— Extracted data —

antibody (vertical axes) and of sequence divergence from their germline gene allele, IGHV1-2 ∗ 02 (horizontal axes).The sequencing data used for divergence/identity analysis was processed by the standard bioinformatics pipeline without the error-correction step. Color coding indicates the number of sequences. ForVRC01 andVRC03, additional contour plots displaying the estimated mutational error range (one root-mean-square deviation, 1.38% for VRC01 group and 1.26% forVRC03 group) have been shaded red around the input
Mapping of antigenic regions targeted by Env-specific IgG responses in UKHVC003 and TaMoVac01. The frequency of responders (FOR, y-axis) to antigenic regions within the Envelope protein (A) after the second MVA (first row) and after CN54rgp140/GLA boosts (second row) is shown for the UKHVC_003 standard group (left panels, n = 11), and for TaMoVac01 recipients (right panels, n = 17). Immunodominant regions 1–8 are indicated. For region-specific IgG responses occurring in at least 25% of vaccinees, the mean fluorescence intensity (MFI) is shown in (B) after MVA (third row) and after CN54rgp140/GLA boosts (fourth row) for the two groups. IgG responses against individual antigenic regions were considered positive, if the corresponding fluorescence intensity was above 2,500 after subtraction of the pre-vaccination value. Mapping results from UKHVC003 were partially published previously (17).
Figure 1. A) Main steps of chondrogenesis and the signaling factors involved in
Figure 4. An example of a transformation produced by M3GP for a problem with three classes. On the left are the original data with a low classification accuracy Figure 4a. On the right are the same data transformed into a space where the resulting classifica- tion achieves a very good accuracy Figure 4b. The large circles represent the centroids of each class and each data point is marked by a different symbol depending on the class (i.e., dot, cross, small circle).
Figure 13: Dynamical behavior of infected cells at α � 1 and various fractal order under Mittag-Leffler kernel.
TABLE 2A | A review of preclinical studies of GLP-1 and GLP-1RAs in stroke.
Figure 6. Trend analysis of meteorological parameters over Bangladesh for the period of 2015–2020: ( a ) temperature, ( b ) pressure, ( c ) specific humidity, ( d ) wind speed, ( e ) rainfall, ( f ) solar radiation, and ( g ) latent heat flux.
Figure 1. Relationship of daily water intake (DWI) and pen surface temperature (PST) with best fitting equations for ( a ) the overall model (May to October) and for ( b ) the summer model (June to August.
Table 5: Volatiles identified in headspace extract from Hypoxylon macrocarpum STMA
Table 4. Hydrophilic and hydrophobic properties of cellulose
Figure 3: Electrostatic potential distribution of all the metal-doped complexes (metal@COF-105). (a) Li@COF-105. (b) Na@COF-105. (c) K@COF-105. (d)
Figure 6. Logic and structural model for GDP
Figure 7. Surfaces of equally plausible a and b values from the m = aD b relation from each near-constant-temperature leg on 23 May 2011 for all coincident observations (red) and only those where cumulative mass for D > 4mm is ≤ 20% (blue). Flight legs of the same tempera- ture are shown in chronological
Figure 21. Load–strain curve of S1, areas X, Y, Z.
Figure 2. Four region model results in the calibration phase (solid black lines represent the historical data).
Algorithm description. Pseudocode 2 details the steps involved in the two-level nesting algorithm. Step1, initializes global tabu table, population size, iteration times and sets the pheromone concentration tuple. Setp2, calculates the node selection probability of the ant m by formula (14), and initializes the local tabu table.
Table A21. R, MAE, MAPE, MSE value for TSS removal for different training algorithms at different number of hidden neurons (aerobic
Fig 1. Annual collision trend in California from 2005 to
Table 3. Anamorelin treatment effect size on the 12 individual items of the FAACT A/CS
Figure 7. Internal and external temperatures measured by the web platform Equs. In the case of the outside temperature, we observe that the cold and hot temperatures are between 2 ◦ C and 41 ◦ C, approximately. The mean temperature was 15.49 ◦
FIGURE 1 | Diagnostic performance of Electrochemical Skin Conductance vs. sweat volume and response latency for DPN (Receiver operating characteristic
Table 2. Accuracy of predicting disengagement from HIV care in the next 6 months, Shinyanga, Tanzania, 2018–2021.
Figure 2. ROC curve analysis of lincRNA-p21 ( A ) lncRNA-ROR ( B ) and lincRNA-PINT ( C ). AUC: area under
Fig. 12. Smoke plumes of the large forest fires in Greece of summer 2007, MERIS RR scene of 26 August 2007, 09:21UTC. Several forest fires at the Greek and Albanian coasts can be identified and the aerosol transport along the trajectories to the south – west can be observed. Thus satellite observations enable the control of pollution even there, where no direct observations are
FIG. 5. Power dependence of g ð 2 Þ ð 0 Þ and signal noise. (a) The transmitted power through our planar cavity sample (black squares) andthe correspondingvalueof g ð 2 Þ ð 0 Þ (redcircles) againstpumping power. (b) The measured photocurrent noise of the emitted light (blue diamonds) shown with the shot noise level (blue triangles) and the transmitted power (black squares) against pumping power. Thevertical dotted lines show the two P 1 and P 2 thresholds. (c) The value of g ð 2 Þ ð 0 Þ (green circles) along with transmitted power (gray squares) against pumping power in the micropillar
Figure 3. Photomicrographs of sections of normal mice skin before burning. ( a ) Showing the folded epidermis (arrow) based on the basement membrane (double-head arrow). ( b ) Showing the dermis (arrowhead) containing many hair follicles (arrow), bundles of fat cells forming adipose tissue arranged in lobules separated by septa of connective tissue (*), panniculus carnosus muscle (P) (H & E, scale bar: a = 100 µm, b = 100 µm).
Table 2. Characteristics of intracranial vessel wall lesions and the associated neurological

— Problem —
All the records shown above need to be given again exactly.

— Solution for this exercise —
antibody (vertical axes) and of sequence divergence from their germline gene allele, IGHV1-2 ∗ 02 (horizontal axes).The sequencing data used for divergence/identity analysis was processed by the standard bioinformatics pipeline without the error-correction step. Color coding indicates the number of sequences. ForVRC01 andVRC03, additional contour plots displaying the estimated mutational error range (one root-mean-square deviation, 1.38% for VRC01 group and 1.26% forVRC03 group) have been shaded red around the input
Mapping of antigenic regions targeted by Env-specific IgG responses in UKHVC003 and TaMoVac01. The frequency of responders (FOR, y-axis) to antigenic regions within the Envelope protein (A) after the second MVA (first row) and after CN54rgp140/GLA boosts (second row) is shown for the UKHVC_003 standard group (left panels, n = 11), and for TaMoVac01 recipients (right panels, n = 17). Immunodominant regions 1–8 are indicated. For region-specific IgG responses occurring in at least 25% of vaccinees, the mean fluorescence intensity (MFI) is shown in (B) after MVA (third row) and after CN54rgp140/GLA boosts (fourth row) for the two groups. IgG responses against individual antigenic regions were considered positive, if the corresponding fluorescence intensity was above 2,500 after subtraction of the pre-vaccination value. Mapping results from UKHVC003 were partially published previously (17).
Figure 1. A) Main steps of chondrogenesis and the signaling factors involved in
Figure 4. An example of a transformation produced by M3GP for a problem with three classes. On the left are the original data with a low classification accuracy Figure 4a. On the right are the same data transformed into a space where the resulting classifica- tion achieves a very good accuracy Figure 4b. The large circles represent the centroids of each class and each data point is marked by a different symbol depending on the class (i.e., dot, cross, small circle).
Figure 13: Dynamical behavior of infected cells at α � 1 and various fractal order under Mittag-Leffler kernel.
TABLE 2A | A review of preclinical studies of GLP-1 and GLP-1RAs in stroke.
Figure 6. Trend analysis of meteorological parameters over Bangladesh for the period of 2015–2020: ( a ) temperature, ( b ) pressure, ( c ) specific humidity, ( d ) wind speed, ( e ) rainfall, ( f ) solar radiation, and ( g ) latent heat flux.
Figure 1. Relationship of daily water intake (DWI) and pen surface temperature (PST) with best fitting equations for ( a ) the overall model (May to October) and for ( b ) the summer model (June to August.
Table 5: Volatiles identified in headspace extract from Hypoxylon macrocarpum STMA
Table 4. Hydrophilic and hydrophobic properties of cellulose
Figure 3: Electrostatic potential distribution of all the metal-doped complexes (metal@COF-105). (a) Li@COF-105. (b) Na@COF-105. (c) K@COF-105. (d)
Figure 6. Logic and structural model for GDP
Figure 7. Surfaces of equally plausible a and b values from the m = aD b relation from each near-constant-temperature leg on 23 May 2011 for all coincident observations (red) and only those where cumulative mass for D > 4mm is ≤ 20% (blue). Flight legs of the same tempera- ture are shown in chronological
Figure 21. Load–strain curve of S1, areas X, Y, Z.
Figure 2. Four region model results in the calibration phase (solid black lines represent the historical data).
Algorithm description. Pseudocode 2 details the steps involved in the two-level nesting algorithm. Step1, initializes global tabu table, population size, iteration times and sets the pheromone concentration tuple. Setp2, calculates the node selection probability of the ant m by formula (14), and initializes the local tabu table.
Table A21. R, MAE, MAPE, MSE value for TSS removal for different training algorithms at different number of hidden neurons (aerobic
Fig 1. Annual collision trend in California from 2005 to
Table 3. Anamorelin treatment effect size on the 12 individual items of the FAACT A/CS
Figure 7. Internal and external temperatures measured by the web platform Equs. In the case of the outside temperature, we observe that the cold and hot temperatures are between 2 ◦ C and 41 ◦ C, approximately. The mean temperature was 15.49 ◦
FIGURE 1 | Diagnostic performance of Electrochemical Skin Conductance vs. sweat volume and response latency for DPN (Receiver operating characteristic
Table 2. Accuracy of predicting disengagement from HIV care in the next 6 months, Shinyanga, Tanzania, 2018–2021.
Figure 2. ROC curve analysis of lincRNA-p21 ( A ) lncRNA-ROR ( B ) and lincRNA-PINT ( C ). AUC: area under
Fig. 12. Smoke plumes of the large forest fires in Greece of summer 2007, MERIS RR scene of 26 August 2007, 09:21UTC. Several forest fires at the Greek and Albanian coasts can be identified and the aerosol transport along the trajectories to the south – west can be observed. Thus satellite observations enable the control of pollution even there, where no direct observations are
FIG. 5. Power dependence of g ð 2 Þ ð 0 Þ and signal noise. (a) The transmitted power through our planar cavity sample (black squares) andthe correspondingvalueof g ð 2 Þ ð 0 Þ (redcircles) againstpumping power. (b) The measured photocurrent noise of the emitted light (blue diamonds) shown with the shot noise level (blue triangles) and the transmitted power (black squares) against pumping power. Thevertical dotted lines show the two P 1 and P 2 thresholds. (c) The value of g ð 2 Þ ð 0 Þ (green circles) along with transmitted power (gray squares) against pumping power in the micropillar
Figure 3. Photomicrographs of sections of normal mice skin before burning. ( a ) Showing the folded epidermis (arrow) based on the basement membrane (double-head arrow). ( b ) Showing the dermis (arrowhead) containing many hair follicles (arrow), bundles of fat cells forming adipose tissue arranged in lobules separated by septa of connective tissue (*), panniculus carnosus muscle (P) (H & E, scale bar: a = 100 µm, b = 100 µm).
Table 2. Characteristics of intracranial vessel wall lesions and the associated neurological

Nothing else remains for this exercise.